Fibrin Based Biomaterial Organization Using Thermoplastic Microfluidic Device
Cheng, Richard 1 ; Hakimi, Navid 2 ; Guenther, Axel 1, 2
1. Institute of Biomaterials & Biomedical Engineering, University of Toronto; 2. Department of Mechanical & Industrial Engineering, University of Toronto
Burn injuries affect more than 1.3 million people in Canada, leading to an economic burden of $366 million annually. The current gold standard in surgical practice is the use of split-surface autographs, allographs, or skin substitutes such as Integra, but limitations range from the lack of tissue organization, the potential for immunological rejection, and the need for high quantities of donated tissue. 3D printers that utilize patient cells to print biomaterials mimicking the architecture of human skin are emerging as potential solutions for burn victims, but major drawbacks of commercially-available bioprinters include low throughput and the inability to create complex three-dimensional structures from soft biomaterials.
At the Guenther laboratory, we have made progress in addressing these issues by constructing a microfluidic-chip containing handheld bioprinter which enables the patterning of cell-embedded, multilayered hydrogels in a single continuous process directly on the wound site. Design aspects of the microfluidic device include the incorporation of on-chip Strook mixers to control onset of fibrin gelation, symmetrical branching architecture optimized to minimize sheet inconsistency, and multilayered bonding to enable production of a bilayered sheet mimicking the native skin organization.
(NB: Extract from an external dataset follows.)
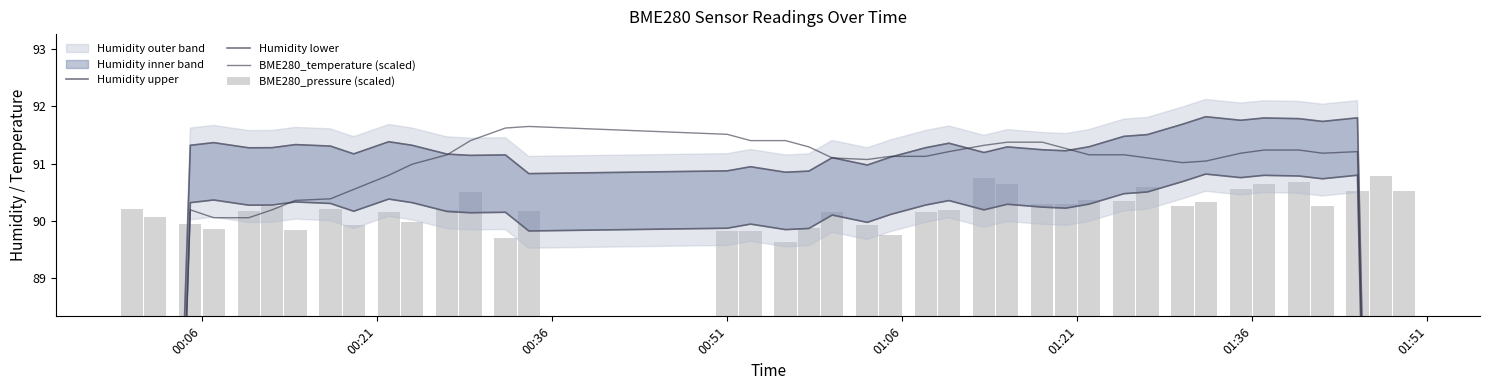

Does the chart contain any negative values?

No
The use of thermoplastics as the material to fabricate these microfluidic devices were selected to enable manufacturing techniques such as hot embossing, such that these bioprinting cartridges can be disposed and replaced after every use. We have developed a deep reactive ion etching protocol to fabricate silicon wafers with positive sidewall profiles for demoulding of thermoplastic materials following the embossing procedure. After device bonding using thermal and plasma treatment, the devices were tested for burst pressure and capacity to extrude fibrin-based biomaterials, with comparable results with traditional PDMS and 3D-printed devices.
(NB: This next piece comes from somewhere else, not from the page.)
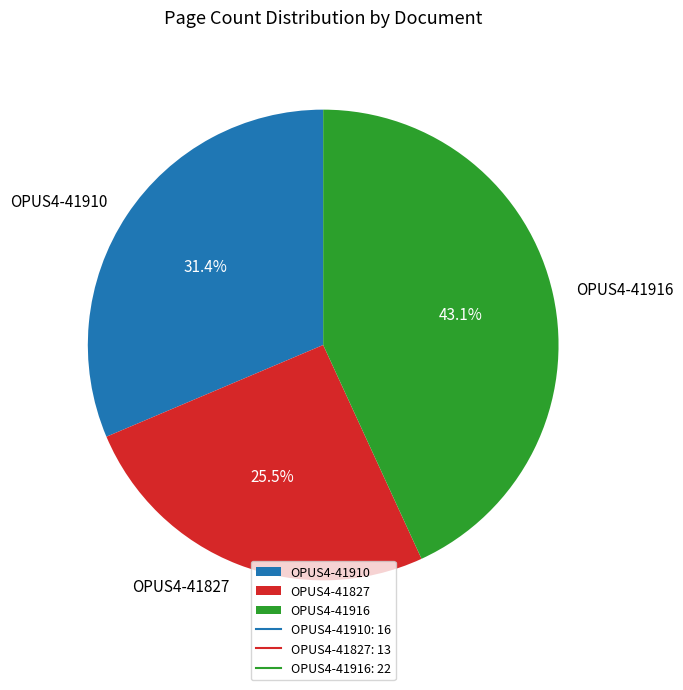

What is the smallest slice in the pie chart?

OPUS4-41827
We hypothesize that that the in-situ deposition of bilayered biomaterials containing dermal fibroblasts and keratinocytes organized into striped patterns will conserve the starting quantity of cells while maximizing cell proliferation for efficient wound coverage. To more accurately model the dermis and epidermis architecture of the mammalian skin, dermal fibroblasts and keratinocytes were embedded in fibrin hydrogels and co-extruded in separate layers using a microfluidic device. To maximize conservation of patient-derived cells, the keratinocytes were prepared in distinct concentrations to facilitate optimal cell clustering and proliferation as assayed using K14 and Ki67 immunostaining. Cells were patterned in stripes with optimized gap distances to generate maximum wound area coverage within a three-day recovery time frame. Taken together, we have demonstrated the capacity of thermoplastic microfluidic devices to organize fibrin-based biomaterials to conserve keratinocytes for skin tissue engineering.